Monday, 1 November 2010

Things That Go Tump in the Night...

We're sticklers for tradition here at Rockingham Forest Cider, particularly when it comes to work in the orchard. Not for us the rattle and cough of petrol-driven apple harvesting machinery, or new-fangled tractor operated tree shakers. No, it's a good old fashioned panking pole, and hand-raulic picking and bagging-up for us, and don't our aching bodies know it!

John's trusty Series 3 Landrover assists with the removal of fruit from the muddy orchard, but that's about as high-tech as it gets. We'd happily use a Horse for the job if we could persuade one to work for Windfalls & Beer like Paul & Sue do, but they're a bit fussy these 'Orses...

Anyway, we were forced to get really old-fashioned this weekend when someone (who shall for the time being remain nameless, pending her cooking the dinner tonight...) skimped on the carrot sacks when she packed the car, and left us with a bit of a fruity dilemma. An afternoon spent shaking and picking in Worcestershire, apples everywhere, and not a single bag to receive the rosy harvest. We had a choice. Give up the job and retire early to the pub (verrrrry tempting I must say), or resort to the old Ciderland practice of forming an Apple Tump in the orchard, and bag it all up another day.


A Tump it was, and what a beautiful Tump it is if I do say so myself. The bigger pile of rosy apples are Dabinetts, a very high quality bittersweet cider apple which I spent most of the afternoon digging out of the long grass. The yellow apples are sharp, possibly bittersharp, and there to help lower the pH of the Yarlington Mill and Dabinett apples we'll be pressing in a week or two's time. Forming a Tump like this was a traditional way of 'sweating' the apples ahead of their journey to the ciderhouse. A week or two piled up in the orchard like this helped to ensure the apples were fully mature and ready for the press, with perhaps some moisture lost along the way to help ensure higher sugar levels in the juice.

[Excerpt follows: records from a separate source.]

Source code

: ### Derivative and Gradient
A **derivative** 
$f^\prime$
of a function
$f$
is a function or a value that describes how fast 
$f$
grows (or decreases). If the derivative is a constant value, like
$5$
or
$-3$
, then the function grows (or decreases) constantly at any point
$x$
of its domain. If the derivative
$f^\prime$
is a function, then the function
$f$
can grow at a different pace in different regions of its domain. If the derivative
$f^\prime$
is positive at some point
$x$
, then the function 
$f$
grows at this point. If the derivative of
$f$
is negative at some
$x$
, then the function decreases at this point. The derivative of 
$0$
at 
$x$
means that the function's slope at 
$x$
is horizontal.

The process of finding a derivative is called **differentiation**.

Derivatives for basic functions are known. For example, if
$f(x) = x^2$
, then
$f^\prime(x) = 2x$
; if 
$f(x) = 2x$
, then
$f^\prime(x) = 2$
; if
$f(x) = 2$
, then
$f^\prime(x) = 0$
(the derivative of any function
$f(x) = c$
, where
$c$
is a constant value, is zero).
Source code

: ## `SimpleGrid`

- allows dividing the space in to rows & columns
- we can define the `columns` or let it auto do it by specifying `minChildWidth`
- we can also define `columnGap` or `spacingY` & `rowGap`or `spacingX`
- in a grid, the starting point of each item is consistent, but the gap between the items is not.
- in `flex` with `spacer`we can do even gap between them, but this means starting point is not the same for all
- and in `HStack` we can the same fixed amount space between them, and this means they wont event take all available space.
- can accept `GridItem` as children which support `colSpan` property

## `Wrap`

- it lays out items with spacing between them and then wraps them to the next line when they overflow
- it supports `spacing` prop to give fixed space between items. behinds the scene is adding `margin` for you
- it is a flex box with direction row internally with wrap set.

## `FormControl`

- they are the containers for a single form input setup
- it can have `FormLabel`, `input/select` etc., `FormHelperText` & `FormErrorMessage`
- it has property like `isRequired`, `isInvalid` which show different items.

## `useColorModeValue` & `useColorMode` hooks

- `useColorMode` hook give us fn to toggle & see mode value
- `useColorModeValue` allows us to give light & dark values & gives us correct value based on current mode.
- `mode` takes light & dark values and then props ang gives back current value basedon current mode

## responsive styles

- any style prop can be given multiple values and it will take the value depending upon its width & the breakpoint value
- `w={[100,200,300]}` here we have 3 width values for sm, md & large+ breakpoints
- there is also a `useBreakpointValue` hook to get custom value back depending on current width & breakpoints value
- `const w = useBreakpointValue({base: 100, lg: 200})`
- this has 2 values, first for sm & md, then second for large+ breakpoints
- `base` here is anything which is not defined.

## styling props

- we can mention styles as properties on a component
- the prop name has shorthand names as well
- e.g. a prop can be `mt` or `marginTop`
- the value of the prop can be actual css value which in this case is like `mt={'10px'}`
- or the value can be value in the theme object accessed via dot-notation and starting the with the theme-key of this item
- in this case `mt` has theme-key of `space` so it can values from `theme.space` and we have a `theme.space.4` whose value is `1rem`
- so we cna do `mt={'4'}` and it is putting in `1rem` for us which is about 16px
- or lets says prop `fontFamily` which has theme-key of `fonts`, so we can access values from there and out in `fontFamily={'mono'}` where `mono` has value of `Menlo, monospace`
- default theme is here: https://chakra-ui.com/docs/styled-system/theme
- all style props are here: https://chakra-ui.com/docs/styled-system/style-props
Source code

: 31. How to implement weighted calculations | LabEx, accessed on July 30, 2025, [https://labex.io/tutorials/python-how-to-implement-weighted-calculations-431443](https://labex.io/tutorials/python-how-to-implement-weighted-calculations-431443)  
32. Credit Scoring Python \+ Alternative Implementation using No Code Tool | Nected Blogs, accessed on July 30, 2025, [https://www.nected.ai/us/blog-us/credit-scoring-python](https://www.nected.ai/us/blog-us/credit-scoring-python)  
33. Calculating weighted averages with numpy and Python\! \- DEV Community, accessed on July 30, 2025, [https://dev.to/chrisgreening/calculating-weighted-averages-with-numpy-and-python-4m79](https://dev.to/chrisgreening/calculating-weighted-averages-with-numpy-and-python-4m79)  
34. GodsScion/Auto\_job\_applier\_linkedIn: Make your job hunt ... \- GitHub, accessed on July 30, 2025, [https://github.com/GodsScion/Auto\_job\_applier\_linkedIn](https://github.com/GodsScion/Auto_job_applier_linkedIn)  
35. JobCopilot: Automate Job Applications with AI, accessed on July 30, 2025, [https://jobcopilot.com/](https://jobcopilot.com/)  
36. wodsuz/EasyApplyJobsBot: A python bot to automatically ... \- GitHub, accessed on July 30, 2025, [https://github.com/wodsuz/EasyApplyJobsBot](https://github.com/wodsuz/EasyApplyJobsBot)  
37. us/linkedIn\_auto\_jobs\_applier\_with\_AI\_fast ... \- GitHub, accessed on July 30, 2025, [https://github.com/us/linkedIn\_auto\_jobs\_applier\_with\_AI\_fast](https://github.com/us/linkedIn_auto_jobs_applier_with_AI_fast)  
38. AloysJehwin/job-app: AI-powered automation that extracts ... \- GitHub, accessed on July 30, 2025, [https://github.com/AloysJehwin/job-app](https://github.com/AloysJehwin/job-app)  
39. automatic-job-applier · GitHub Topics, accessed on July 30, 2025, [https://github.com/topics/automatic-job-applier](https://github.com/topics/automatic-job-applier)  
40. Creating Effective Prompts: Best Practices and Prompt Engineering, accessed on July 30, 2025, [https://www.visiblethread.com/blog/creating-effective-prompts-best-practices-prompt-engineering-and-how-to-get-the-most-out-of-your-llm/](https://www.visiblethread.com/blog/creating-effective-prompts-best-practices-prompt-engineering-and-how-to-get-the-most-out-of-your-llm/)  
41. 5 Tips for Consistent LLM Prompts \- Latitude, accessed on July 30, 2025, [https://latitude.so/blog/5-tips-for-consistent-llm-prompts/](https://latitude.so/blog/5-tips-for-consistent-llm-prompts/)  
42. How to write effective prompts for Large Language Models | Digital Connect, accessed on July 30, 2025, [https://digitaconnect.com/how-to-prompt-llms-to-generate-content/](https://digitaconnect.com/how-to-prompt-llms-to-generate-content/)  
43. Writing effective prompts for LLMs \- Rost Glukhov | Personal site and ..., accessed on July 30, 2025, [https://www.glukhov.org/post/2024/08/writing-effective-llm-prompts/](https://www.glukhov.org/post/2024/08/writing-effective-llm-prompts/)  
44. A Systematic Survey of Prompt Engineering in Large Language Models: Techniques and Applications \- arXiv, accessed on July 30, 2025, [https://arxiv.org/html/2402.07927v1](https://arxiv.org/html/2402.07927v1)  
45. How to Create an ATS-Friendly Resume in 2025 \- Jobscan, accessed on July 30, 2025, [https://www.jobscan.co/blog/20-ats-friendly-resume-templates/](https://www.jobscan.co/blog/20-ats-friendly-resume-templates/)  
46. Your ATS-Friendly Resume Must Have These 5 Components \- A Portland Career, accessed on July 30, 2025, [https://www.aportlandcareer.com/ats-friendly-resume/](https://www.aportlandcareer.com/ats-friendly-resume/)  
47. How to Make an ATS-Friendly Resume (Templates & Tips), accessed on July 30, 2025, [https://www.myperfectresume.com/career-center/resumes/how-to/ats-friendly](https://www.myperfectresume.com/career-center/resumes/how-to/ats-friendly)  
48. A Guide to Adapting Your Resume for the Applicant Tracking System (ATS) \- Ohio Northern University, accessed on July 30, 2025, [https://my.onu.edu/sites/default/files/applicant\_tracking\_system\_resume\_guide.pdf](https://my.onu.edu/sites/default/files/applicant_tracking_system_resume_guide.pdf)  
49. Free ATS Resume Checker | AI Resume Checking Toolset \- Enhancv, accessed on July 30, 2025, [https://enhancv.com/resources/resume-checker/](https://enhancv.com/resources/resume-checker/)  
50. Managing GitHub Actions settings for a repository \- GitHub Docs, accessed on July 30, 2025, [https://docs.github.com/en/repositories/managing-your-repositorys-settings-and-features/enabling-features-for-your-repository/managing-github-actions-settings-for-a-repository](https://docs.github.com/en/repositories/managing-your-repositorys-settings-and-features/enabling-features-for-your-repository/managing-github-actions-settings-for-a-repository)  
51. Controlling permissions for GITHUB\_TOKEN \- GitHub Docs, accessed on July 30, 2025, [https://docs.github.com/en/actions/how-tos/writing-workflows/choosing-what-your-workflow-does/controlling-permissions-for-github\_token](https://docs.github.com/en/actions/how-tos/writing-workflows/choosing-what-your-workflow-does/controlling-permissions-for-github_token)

Ours won't be there for long, and we've covered them over to protect from weather, wildlife and inquisitive walkers on the nearby Cotswold Way. We aim to collect them this Friday, and I've already posted a traditional Post-it note on the back door.... 'DON'T FORGET THE CARROT SACKS MISSUS'

4 comments:

Anonymous said...

We're beginning to think you're hinting at something...

Paul & Sue

Mark said...

Correct! I feel a Yarlington Mill weekend coming up...

Ray and Gail said...

Like the new look of your blog - very nice! Apple-bobbing background works well :-)

Hope the purist born-again fundametalist cider-makers don't have a go for washing your fruit first... ;-)

Mark said...

We only ever wash our apples in top quality Burrow Hill Cider. It's where the bittersweet flavour comes from in our cider, and of course purist cidermakers need to be appeased at all times.